--- Data listing Enclosed Below ---
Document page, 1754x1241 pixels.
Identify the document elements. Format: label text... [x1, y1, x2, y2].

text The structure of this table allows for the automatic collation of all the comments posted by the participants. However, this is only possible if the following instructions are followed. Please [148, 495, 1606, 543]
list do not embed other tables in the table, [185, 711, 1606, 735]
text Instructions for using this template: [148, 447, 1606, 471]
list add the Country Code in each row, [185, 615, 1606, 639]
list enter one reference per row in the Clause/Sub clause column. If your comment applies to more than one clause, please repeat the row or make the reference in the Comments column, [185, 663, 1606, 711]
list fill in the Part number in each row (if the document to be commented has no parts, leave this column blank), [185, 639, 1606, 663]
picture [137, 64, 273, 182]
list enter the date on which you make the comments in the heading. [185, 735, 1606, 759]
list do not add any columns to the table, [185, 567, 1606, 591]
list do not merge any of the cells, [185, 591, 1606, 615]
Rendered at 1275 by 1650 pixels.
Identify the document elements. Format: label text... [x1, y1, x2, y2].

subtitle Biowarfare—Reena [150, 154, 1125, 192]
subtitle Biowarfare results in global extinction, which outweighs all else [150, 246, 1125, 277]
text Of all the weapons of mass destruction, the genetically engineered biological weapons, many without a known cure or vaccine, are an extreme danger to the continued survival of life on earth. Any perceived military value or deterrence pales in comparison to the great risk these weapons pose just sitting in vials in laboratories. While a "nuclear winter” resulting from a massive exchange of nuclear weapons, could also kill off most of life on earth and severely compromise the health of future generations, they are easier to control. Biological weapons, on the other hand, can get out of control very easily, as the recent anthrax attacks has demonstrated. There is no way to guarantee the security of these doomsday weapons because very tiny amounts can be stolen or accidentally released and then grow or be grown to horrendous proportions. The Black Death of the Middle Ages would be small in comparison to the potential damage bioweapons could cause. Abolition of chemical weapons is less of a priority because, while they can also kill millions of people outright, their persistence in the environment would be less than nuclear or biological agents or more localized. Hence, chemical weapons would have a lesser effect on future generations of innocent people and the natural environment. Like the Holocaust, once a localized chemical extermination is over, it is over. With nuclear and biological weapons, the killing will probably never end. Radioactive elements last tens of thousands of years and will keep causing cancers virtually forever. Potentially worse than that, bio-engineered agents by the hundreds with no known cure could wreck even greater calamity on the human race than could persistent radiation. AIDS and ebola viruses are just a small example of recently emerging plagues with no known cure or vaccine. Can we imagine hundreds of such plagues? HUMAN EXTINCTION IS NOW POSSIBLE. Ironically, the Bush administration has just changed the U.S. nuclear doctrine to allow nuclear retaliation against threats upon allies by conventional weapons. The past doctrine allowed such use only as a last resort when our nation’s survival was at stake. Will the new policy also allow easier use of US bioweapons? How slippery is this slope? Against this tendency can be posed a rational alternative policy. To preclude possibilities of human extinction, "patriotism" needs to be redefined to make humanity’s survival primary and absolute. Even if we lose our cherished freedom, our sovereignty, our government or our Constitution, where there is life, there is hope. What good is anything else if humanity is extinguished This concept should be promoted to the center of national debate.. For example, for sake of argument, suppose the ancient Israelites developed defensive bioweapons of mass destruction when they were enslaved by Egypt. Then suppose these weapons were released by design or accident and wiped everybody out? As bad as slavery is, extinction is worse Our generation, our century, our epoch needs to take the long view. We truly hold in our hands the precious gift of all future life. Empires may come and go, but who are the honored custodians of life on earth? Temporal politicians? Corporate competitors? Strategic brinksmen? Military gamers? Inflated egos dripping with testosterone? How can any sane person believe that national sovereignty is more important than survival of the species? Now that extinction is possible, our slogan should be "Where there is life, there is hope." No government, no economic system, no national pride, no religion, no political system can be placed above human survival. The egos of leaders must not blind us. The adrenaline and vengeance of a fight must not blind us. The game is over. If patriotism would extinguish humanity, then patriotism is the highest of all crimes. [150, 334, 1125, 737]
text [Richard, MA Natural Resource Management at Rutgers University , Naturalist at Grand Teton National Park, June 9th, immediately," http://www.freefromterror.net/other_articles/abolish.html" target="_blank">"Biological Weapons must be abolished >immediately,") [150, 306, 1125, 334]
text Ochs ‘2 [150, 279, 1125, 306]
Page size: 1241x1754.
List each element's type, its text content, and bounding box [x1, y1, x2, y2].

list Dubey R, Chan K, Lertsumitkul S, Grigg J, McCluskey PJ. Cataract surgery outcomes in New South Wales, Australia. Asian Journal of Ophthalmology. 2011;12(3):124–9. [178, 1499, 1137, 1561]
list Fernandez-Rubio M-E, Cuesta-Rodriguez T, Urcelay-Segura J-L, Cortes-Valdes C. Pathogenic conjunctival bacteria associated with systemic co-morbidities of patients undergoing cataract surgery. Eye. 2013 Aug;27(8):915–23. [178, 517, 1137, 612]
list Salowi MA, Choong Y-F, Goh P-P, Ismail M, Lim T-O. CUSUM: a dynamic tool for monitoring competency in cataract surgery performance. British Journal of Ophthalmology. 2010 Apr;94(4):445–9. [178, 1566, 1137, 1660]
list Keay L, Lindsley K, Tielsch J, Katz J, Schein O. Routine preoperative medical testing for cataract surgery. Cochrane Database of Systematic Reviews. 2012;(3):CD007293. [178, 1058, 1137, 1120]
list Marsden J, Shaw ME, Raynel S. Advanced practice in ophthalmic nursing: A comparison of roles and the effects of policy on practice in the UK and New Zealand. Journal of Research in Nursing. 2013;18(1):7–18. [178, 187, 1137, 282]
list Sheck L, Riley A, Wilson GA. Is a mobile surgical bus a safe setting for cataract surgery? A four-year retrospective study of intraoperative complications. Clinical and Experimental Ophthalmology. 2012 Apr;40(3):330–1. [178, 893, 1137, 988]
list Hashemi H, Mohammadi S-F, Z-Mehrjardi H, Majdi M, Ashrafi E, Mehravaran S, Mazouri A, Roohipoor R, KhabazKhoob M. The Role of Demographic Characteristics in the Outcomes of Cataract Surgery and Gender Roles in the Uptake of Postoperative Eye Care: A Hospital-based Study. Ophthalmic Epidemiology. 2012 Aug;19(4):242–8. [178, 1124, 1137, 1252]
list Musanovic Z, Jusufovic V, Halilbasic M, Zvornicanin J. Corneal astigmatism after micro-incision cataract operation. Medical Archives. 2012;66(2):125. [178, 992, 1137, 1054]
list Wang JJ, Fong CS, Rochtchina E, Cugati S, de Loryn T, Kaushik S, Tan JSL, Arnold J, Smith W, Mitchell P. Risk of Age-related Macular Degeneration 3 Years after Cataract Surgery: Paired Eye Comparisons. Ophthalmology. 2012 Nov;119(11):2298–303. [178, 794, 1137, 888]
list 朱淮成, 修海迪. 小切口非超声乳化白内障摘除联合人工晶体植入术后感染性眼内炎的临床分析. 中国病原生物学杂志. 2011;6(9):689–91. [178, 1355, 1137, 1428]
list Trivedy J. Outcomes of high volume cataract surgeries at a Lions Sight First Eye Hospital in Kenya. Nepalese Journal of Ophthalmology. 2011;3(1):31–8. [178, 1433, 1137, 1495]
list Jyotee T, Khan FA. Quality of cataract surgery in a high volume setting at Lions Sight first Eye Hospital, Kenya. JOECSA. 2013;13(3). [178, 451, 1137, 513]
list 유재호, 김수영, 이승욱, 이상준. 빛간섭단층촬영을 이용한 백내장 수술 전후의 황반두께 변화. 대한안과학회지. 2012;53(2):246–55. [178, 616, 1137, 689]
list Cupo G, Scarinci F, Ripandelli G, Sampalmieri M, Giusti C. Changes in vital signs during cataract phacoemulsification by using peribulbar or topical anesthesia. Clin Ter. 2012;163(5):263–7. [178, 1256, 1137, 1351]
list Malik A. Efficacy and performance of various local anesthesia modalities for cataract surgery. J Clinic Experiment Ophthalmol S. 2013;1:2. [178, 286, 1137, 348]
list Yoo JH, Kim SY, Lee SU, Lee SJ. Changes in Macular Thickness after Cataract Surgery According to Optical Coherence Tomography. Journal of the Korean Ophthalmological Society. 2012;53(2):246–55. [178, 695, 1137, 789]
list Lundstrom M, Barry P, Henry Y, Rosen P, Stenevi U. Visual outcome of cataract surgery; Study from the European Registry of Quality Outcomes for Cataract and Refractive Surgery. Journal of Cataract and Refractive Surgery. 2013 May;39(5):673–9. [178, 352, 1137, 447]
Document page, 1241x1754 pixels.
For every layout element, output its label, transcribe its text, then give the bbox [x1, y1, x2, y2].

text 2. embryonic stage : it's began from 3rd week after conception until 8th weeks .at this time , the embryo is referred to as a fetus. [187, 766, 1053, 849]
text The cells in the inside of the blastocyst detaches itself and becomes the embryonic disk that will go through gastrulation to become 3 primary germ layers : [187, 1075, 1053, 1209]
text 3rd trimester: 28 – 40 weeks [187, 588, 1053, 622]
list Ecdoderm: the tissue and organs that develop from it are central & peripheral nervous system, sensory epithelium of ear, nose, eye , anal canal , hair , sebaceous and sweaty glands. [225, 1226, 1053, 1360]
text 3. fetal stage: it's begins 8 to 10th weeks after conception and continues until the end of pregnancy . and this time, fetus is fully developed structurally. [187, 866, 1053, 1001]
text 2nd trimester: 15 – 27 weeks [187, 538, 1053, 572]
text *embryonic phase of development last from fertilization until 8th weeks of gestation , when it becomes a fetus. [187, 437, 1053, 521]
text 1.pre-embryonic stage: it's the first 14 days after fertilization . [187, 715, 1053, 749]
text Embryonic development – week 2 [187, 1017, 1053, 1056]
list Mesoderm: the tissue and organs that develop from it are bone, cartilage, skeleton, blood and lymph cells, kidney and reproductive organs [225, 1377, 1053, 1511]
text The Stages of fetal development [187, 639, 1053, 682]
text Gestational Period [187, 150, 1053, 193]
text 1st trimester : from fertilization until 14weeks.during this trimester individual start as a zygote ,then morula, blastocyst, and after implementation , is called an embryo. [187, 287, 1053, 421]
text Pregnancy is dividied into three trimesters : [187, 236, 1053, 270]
--- End of Enclosed Data listing ---
▸ **Task objective**
Return each line of the material above that holds the string "pixels".

▸ **Output below**
Document page, 1754x1241 pixels.
Rendered at 1275 by 1650 pixels.
Document page, 1241x1754 pixels.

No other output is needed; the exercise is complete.